Comment on the above case, giving pathology, diagnosis, prognosis, and treatment.

2. C.D., ætat 25, clerk, complains of loss or power in the lower extremities, and giddiness; these symptoms have been gradually getting worse during the last four years. He admits that his habits have been intemperate, and states that he had a fall on his head about four years ago, and that his memory is defective. On examination, the pupils are found to be irregular, but react to light; the optic discs are normal; there is nystagmus of both eyes. The expression of the face is somewhat vacant, but there is no facial paralysis. The speech is "scanning." tongue is protruded in the straight line. On attempting to drink a glass of water, either hand that is raised to his mouth, though before perfectly steady, is seized with a tremor, and the glass comes against the mouth with a jerk. He walks with difficulty, the gait is more paralytic than ataxic, and the deep reflexes are exaggerated. The electrical reaction of the muscles is normal. The bowels are much confined.

The

Comment on the above case, giving the pathology and prognosis, and the differential diagnosis between it and the other diseases for which it might be mistaken.

OBSTETRICS AND DISEASES OF WOMEN
AND CHILDREN.

The Board of Examiners.

1. Describe the formation and structure of the placenta, giving the more important theories.

2. Discuss the subject of extra-uterine fœtation.

3. Give the mechanism of delivery in head presenta-
tions, and the treatment-

(a) In contraction of the pelvic brim.
(b) In the generally contracted pelvis.

FORENSIC MEDICINE AND PSYCHOLOGICAL
MEDICINE.

The Board of Examiners.

1. Enumerate the different conditions which constitute impotence in the male and sterility in the female.

2. Mention circumstantially the various reasons which are claimed by insurance companies to invalidate a life policy.

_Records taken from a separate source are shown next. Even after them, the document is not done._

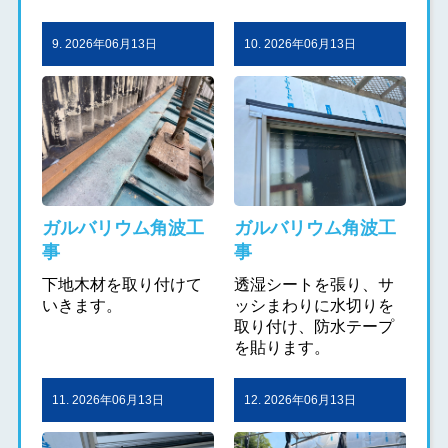
9. 2026年06月13日
10. 2026年06月13日
ガルバリウム角波工
ガルバリウム角波工
事
事
下地木材を取り付けて
透湿シートを張り、サ
いきます。
ッシまわりに水切りを
取り付け、防水テープ
を貼ります。
11. 2026年06月13日
12. 2026年06月13日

3. What are the cadaveric appearances severally in death by lightning, cold, and starvation?

4. What are the sources of error to be guarded against in examining stains supposed to be those of blood?

A

5. When the plea of insanity is raised as a bar to punishment in criminal cases, what is the mode

of procedure to be adopted in the examination of the subject of such plea?

6. What methods are resorted to by those who engage in the practice of criminal abortion?

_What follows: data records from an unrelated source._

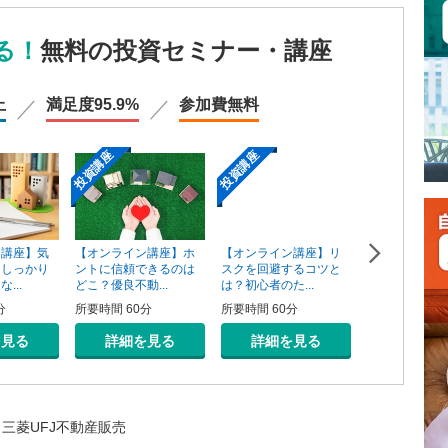
る！
無料の投資セミナー・講座
上
満足度
95.9%
参加費
無料
投資講座
投資講座
投資講座
【オンライン講座】ホ
ン講座】気
【オンライン講座】リ
【オンライン
ントに信頼できるのは
そしっかり
スクを回避するコツと
資用不動産の
どこ？優良不動...
...
は？初心者のた...
売り方講座
所要時間 60分
分
所要時間 60分
所要時間 60分
詳細を見る
を見る
詳細を見る
詳細を
三菱UFJ不動産販売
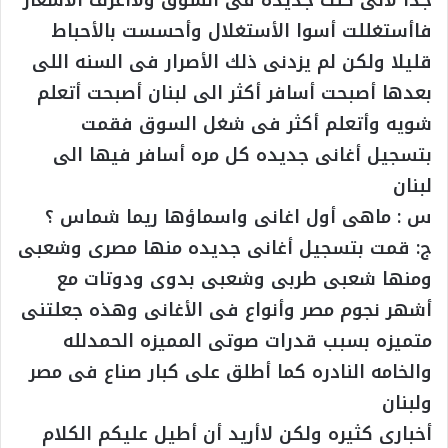
فاأستغللت أسوا الأستغلال وأحسست بالأحباط
قليلا ولكن لم يزدنى ذلك الأصرار فى السنه اللى
بعدها أصبحت أسافر أكثر الى لبنان أصبحت أتعلم
شويه وأتعلم أكثر فى شغل السوق فقمت
بتسجيل أغانى جديده كل مره أسافر فيها الى
لبنان
س : ماهى أول اغانى واسماؤها ريما شماس ؟
ج: قمت بتسجيل أغانى جديده منها مصرى وشعبى
ومنها شعبى طربى وشعبى بدوى ودوتات مع
أشهر نجوم مصر وأنواع فى الأغانى وهذه جعلتنى
متميزه بسبب قدرات صوتى المميزه الحمدلله
والخامه النادره كما أطلق على كبار صناع فى مصر
ولبنان
أخبارى كثيره ولكن لاأريد أن أطيل عليكم الكلام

7. Give the symptoms and post mortem appearances in poisoning by oxalic acid, hydrocyanic acid, acetic acid, and carbolic acid.

HONOUR EXAMINATION IN SURGERY.

SURGERY.

The Board of Examiners.

1. Describe the symptoms, diagnosis, prognosis, and treatment of the two following forms of disease: -(a) The common polypus of the nasal cavities. (b) The naso-pharyngeal polypus.

Supposing operation to be determined on, give the details of the operation you would select for the removal of each of these forms of disease respectively.

2. Describe the mode of formation of a renal calculus, the symptoms following its formation, the diagnosis, and the treatment.

3. What are the malpositions of the fragments which sometimes follow a simple fracture in the middle third of the shaft of the radius? How are they caused, and how prevented?

SURGERY.

The Board of Examiners.

CASES FOR COMMENTARY.

1. A man received a smart blow from the end of a blunt iron chisel on the side of his head, just above the ear, causing a linear fracture about an inch long; he was not rendered insensible, but continued to go about for several days, and was not brought under surgical treatment till ten weeks after the receipt of the injury; he was then dying, and died in a few days.

Describe the probable condition of the parts at the seat of injury a few hours after its infliction, and the proper treatment at that period. Describe also the subsequent changes, local and constitutional, likely to follow in this case, and their proper treatment.

2. A patient is placed under your care who a few hours previously was wounded by a pistol shot, which struck him on the outer side of the right nipple; he is suffering from emphysema and hæmoptysis, with difficult breathing, and some collapse. What are the points that require special investigation and attention in the examination and treatment of such a case?